The U.K. government appears to have welcomed solar, onshore wind and other well-established renewables technologies in from the cold by announcing plans for a new generation capacity auction next year.
The procurement round announced yesterday by the Department for Business, Energy and Industrial Strategy (BEIS) will be the first to include “Pot 1” generation technologies solar, onshore wind, hydro, landfill gas, sewage gas and energy-from-waste plus combined heat and power (CHP) since 2015, when David Cameron’s government bowed to pressure to halt incentives for onshore wind farms.
With the U.K. solar industry in the doldrums since feed-in tariffs were slashed by the Cameron government five years ago, the Boris Johnson administration yesterday acknowledged relying on the recent advent of unsubsidized solar projects – ‘merchant’ facilities – in the country will not be enough to reach the stated ambition of a net-zero greenhouse gas emission economy by 2050.
Subsidies still needed
A consultation document published yesterday by BEIS about potential changes to the contracts for difference (CfD) subsidy program, stated: “We are aware of a number of projects (mainly solar PV and onshore wind) that have deployed or are planning to deploy on a merchant basis since the last Pot 1 auction was held. Unsubsidized renewables are now also eligible to participate in the capacity market [which ensures sufficient back-up power supply]. We are pleased to see the costs of these technologies continue to fall, enabling some deployment without subsidy. However, there is a risk that if we were to rely on merchant deployment of these technologies alone at this point in time, we may not see the rate and scale of new projects needed in the near-term to support decarbonization of the power sector and meet the net-zero commitment at low cost.”

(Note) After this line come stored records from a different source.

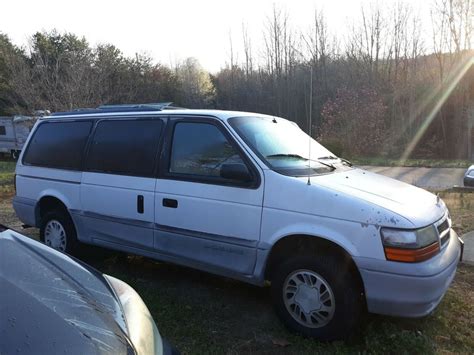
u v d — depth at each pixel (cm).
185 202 391
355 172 408
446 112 3141
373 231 303
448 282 317
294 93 4091
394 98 3169
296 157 391
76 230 494
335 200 321
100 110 500
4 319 177
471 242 562
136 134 444
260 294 422
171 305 395
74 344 171
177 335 343
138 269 494
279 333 345
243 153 368
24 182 545
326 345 324
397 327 343
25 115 1919
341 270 316
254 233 353
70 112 528
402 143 3152
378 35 3484
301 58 4062
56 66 1623
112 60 3027
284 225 338
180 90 4850
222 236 371
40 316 183
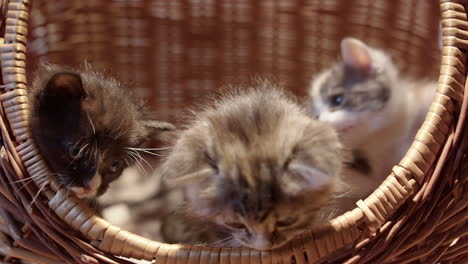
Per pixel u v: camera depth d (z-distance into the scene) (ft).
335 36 1.91
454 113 1.32
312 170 1.25
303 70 1.94
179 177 1.28
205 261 1.27
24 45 1.42
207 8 1.91
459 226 1.33
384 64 1.62
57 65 1.68
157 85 1.95
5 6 1.43
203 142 1.32
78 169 1.42
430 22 1.80
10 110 1.38
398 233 1.28
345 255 1.28
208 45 1.94
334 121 1.57
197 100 1.84
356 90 1.60
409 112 1.61
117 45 1.89
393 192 1.28
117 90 1.57
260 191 1.24
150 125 1.59
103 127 1.46
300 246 1.27
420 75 1.81
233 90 1.58
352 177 1.59
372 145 1.61
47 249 1.35
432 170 1.30
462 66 1.34
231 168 1.27
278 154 1.27
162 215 1.64
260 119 1.33
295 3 1.90
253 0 1.91
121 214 1.66
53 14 1.77
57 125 1.41
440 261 1.38
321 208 1.34
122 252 1.30
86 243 1.30
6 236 1.40
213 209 1.30
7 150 1.36
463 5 1.36
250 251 1.27
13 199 1.35
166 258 1.28
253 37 1.94
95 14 1.84
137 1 1.87
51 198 1.33
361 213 1.27
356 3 1.88
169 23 1.91
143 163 1.76
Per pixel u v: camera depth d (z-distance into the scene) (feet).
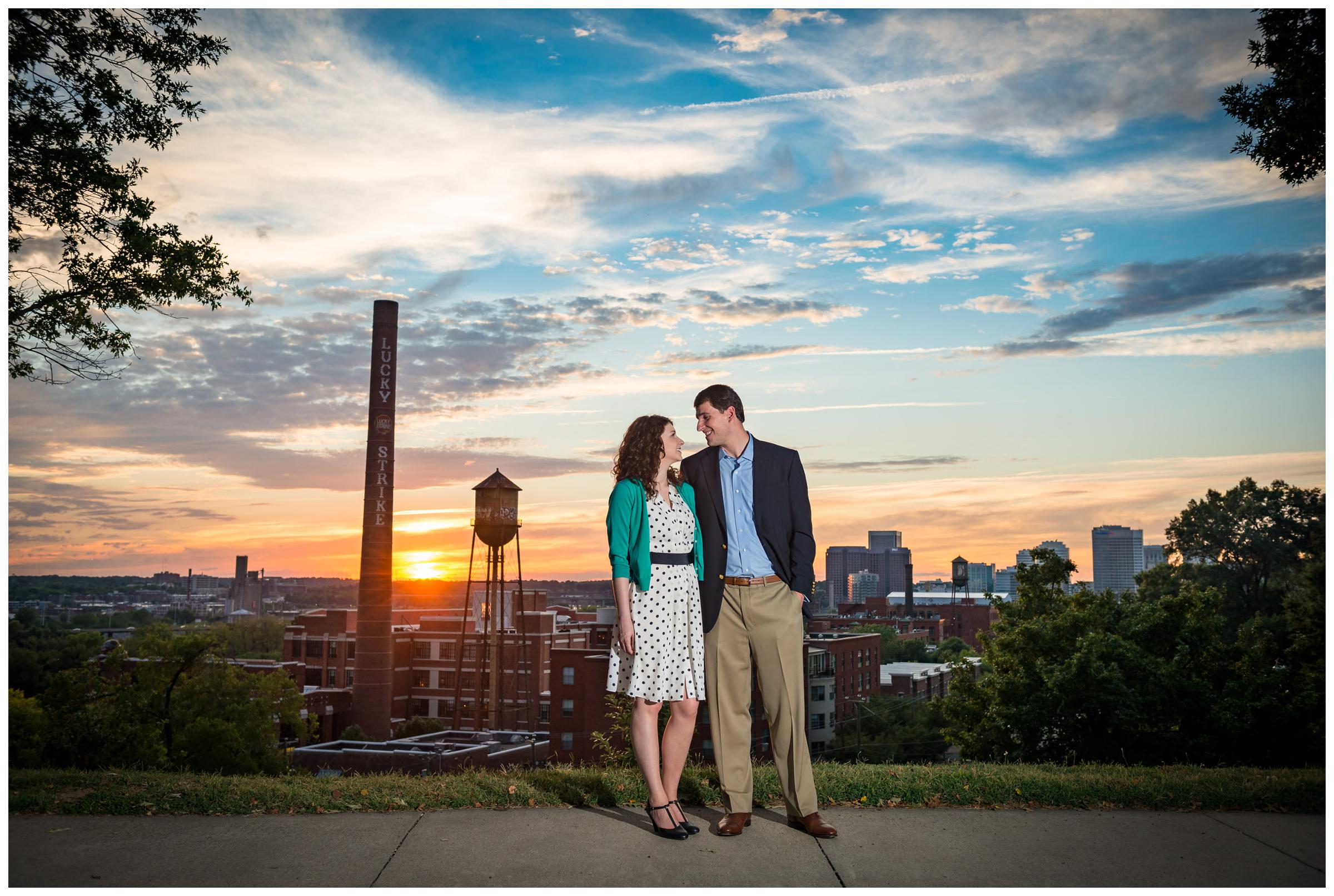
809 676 199.52
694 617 16.55
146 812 17.19
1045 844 15.40
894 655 397.39
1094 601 99.55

Under the CfD regime, renewable energy generators bid a maximum tariff “strike price” to be received from the government. Generators receive the strike price minus the day-ahead hourly wholesale price of electricity as a bonus on top of any payments they receive separately from the commercial sale of the power they generate.
The government did not reveal how much new renewables generation capacity it expects to commission as a result of next year’s exercise as the terms of the auction may be affected by responses to the consultation about proposed CfD changes which was opened yesterday and will run until May 22.
BEIS is asking for feedback on how it could encourage the co-location of energy storage facilities with CfD-allocated renewables generation capacity after the government calculated the U.K. could save £17-40 billion (€19.6-46 billion) by 2050 by harnessing flexible technologies such as energy storage, demand-side response and interconnectors. Storage is currently excluded from the CfD bidding process and facilities have to be metered separately.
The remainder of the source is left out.